While the author provides some neat frameworks that can be used to make more informed decisions about how to donate time and money in more efficient ways, unfortunately I feel the book takes these ideas to far too much of an extreme. I felt that the book presented the techniques of the Effective Alturism movement as some kind of objective science, when in fact I believe them to be extremely subjective (will get onto why later).

The book opens with an anecdote of a charity effort that received a lot of media attention, in which water pumps in rural Africa were replaced with children's roundabouts. Anyone who has a basic understanding of physics, and has ever played on a roundabout, should be able to understand why this is a flawed idea. Yet MacAskill really goes to town with pointing out his intellectual superiority over this misguided attempt at alturism. Overall I found the whole book to carry through this same frustratingly smug tone.

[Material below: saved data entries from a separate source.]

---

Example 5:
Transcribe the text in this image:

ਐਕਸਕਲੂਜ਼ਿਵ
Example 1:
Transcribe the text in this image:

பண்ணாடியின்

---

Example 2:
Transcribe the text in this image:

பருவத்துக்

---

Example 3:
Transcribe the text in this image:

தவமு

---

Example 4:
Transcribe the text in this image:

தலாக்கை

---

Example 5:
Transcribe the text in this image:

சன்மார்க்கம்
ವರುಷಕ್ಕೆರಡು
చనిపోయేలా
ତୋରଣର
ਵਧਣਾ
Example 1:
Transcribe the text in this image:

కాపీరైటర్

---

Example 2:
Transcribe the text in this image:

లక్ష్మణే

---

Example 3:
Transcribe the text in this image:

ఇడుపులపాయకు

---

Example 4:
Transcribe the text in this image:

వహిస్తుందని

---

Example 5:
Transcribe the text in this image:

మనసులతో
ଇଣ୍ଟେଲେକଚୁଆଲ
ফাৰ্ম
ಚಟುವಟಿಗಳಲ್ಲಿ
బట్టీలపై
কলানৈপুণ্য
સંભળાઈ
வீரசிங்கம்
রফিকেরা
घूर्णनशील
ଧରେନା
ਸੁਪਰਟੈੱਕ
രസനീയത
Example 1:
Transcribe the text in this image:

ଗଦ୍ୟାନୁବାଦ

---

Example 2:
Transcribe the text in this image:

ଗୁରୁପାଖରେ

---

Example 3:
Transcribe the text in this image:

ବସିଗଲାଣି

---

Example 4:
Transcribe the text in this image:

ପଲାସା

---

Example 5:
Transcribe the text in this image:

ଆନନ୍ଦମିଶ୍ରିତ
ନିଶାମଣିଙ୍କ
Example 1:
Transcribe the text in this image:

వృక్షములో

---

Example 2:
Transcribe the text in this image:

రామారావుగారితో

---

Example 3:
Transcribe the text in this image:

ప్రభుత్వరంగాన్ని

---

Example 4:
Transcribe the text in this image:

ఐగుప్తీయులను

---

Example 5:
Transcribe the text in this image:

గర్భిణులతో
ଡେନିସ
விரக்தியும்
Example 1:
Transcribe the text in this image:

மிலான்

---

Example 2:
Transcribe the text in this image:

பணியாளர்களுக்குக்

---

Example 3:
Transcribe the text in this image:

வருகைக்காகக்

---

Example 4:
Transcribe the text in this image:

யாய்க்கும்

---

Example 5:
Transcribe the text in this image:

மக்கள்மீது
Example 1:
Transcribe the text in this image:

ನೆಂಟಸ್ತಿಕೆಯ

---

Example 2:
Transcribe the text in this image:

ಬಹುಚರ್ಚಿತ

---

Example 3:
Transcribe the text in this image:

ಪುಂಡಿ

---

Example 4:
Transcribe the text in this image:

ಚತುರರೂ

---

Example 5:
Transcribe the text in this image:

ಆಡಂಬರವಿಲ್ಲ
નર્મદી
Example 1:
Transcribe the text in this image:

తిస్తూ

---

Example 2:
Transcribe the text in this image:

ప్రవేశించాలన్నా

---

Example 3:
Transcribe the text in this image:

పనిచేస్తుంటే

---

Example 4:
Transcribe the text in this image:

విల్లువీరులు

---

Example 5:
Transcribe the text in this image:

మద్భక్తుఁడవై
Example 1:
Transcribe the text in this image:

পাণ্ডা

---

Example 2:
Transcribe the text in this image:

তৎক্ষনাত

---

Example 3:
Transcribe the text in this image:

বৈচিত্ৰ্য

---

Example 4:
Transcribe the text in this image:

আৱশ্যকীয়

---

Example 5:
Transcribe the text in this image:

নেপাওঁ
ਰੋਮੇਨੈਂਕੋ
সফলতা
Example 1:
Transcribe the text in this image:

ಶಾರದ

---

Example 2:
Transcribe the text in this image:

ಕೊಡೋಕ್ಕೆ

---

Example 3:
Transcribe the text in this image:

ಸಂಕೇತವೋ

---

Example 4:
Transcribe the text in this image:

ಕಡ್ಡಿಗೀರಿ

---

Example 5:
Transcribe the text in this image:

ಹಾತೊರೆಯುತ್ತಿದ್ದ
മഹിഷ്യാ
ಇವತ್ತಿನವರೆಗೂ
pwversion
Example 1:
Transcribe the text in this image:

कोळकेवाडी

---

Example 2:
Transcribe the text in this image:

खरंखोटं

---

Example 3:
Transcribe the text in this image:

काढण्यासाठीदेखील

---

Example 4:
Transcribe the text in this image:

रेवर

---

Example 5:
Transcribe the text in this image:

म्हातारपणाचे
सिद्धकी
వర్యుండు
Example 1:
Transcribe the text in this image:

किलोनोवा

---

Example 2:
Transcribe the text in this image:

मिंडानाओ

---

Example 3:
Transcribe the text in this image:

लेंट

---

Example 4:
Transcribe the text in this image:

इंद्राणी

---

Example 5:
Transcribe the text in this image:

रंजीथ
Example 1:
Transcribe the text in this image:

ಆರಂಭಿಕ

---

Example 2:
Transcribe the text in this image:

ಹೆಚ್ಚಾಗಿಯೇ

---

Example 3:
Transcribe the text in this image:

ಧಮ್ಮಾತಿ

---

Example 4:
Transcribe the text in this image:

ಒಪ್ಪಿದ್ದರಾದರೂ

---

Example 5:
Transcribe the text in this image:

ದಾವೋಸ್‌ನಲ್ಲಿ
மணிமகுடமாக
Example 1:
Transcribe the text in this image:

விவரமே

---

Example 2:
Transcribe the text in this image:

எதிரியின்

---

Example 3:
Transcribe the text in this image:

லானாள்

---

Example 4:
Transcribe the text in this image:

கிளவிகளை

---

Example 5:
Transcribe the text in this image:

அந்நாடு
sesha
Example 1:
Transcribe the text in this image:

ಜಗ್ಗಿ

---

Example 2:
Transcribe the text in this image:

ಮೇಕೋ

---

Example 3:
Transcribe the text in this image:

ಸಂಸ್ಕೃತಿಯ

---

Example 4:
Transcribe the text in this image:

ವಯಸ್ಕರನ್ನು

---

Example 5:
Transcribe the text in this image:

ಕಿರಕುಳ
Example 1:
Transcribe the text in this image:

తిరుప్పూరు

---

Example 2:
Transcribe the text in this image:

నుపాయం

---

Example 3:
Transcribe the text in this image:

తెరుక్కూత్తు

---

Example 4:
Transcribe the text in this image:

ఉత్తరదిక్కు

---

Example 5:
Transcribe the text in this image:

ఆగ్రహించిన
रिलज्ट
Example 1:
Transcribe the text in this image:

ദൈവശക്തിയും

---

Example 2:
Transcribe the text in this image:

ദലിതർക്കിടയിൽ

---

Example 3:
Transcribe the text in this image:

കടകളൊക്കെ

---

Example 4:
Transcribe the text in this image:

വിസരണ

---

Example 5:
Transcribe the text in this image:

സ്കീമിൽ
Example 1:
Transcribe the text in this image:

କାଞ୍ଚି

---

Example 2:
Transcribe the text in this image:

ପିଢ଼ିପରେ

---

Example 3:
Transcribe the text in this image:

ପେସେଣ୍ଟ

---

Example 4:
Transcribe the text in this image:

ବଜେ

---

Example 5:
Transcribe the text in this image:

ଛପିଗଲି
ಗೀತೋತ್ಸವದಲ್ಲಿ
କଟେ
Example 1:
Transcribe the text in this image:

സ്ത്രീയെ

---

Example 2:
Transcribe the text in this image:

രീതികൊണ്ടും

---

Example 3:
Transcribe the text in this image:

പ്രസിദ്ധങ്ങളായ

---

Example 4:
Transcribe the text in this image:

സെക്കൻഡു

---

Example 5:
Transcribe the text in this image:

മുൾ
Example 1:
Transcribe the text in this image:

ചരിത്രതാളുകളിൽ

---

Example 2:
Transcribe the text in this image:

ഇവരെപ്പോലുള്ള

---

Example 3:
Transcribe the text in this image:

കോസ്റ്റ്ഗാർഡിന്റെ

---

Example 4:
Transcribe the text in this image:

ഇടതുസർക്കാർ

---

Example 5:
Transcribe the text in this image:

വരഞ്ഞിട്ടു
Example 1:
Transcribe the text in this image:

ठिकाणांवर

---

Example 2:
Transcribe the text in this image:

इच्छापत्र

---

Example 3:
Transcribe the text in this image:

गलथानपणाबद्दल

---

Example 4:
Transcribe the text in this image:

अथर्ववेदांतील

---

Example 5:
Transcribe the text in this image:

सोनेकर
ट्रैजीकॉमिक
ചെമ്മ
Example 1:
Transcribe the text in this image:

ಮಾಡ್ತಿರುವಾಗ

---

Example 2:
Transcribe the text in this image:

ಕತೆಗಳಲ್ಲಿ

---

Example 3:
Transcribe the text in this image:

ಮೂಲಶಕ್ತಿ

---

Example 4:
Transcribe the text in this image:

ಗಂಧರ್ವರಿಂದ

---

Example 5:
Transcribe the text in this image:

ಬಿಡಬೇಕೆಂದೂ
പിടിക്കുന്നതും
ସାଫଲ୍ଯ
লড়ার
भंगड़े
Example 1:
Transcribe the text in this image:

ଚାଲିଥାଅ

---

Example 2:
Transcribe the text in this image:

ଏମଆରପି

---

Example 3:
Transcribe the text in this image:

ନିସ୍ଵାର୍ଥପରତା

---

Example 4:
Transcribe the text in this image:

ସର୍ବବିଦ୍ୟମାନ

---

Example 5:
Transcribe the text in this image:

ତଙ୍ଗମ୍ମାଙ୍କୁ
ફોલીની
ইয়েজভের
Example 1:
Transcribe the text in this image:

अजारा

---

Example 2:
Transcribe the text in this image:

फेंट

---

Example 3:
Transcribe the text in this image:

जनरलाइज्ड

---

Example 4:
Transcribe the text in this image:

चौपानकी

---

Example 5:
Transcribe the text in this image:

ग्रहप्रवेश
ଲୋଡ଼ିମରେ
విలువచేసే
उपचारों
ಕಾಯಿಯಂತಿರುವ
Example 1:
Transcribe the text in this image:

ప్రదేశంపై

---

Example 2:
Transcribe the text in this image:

My overall belief on the argument presented is that, the world is infinitely complex, and no human or computer will ever be able to accurately model and predict the most effective courses of actions for solving it's problems, or providing the most "quality adjusted life years" once you look outside the very immediate consequences of actions. Therefore getting too wrapped up in any system of quantification and metrics over something so complex is a futile oversimplification.

In my opinion, the EA movement falls victim to the exact same trap they criticise others for, of doing good because it makes them feel better. The only difference being that they need a lot more logic and statistics to satisfy their own belief that they've done something objectively "good". This results in an abandonment of common sense, and the cracks in the logic start to show as the movement advances towards ridiculous extremes.

Having said all this, if taken with a grain of salt, this book does contain some nice ideas on how decisions related to alturism can be better informed.